- DIRECTIVE -
Could you write out, exactly, every line from the top of the data through the line holding "PSoC : un microcontrôleur avec des"? Omit the pictures.

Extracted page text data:

----

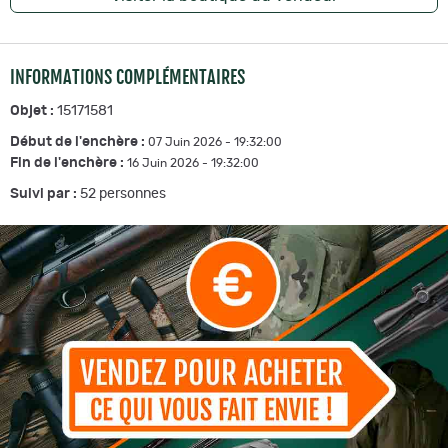
INFORMATIONS COMPLÉMENTAIRES
Objet :
15171581
Début de l'enchère :
07 Juin 2026 - 19:32:00
Fin de l'enchère :
16 Juin 2026 - 19:32:00
Suivi par :
52
personnes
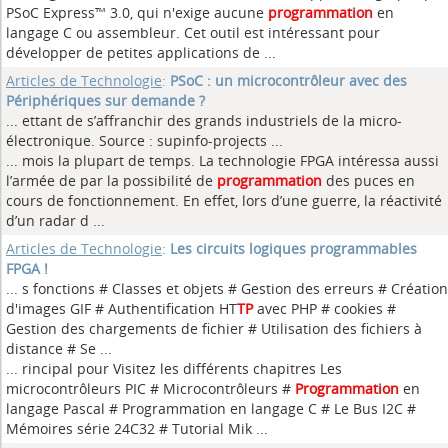
PSoC Express™ 3.0, qui n'exige aucune
programmation
en
langage C ou assembleur. Cet outil est intéressant pour
développer de petites applications de ...
Articles de Technologie
:
PSoC : un microcontrôleur avec des
Périphériques sur demande ?
... ettant de s’affranchir des grands industriels de la micro-
électronique. Source : supinfo-projects
...
... mois la plupart de temps. La technologie FPGA intéressa aussi
l’armée de par la possibilité de
programmation
des puces en
cours de fonctionnement. En effet, lors d’une guerre, la réactivité
d’un radar d ...
Articles de Technologie
:
Les circuits logiques programmables
FPGA !
... s fonctions # Classes et objets # Gestion des erreurs # Création
d'images GIF # Authentification HT
TP
avec PHP # cookies #
Gestion des chargements de fichier # Utilisation des fichiers à
distance # Se ...
... rincipal pour Visitez les différents chapitres Les
microcontrôleurs PIC # Microcontrôleurs #
Programmation
en
langage Pascal # Programmation en langage C # Le Bus I2C #
Mémoires série 24C32 # Tutorial Mik ...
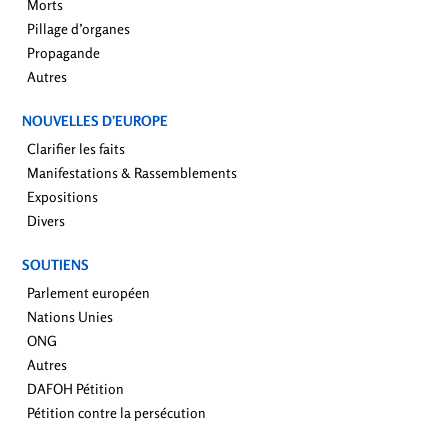
Morts
Pillage d’organes
Propagande
Autres
NOUVELLES D’EUROPE
Clarifier les faits
Manifestations & Rassemblements
Expositions
Divers
SOUTIENS
Parlement européen
Nations Unies
ONG
Autres
DAFOH Pétition
Pétition contre la persécution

----

- EXPECTED ANSWER -
INFORMATIONS COMPLÉMENTAIRES
Objet :
15171581
Début de l'enchère :
07 Juin 2026 - 19:32:00
Fin de l'enchère :
16 Juin 2026 - 19:32:00
Suivi par :
52
personnes
PSoC Express™ 3.0, qui n'exige aucune
programmation
en
langage C ou assembleur. Cet outil est intéressant pour
développer de petites applications de ...
Articles de Technologie
:
PSoC : un microcontrôleur avec des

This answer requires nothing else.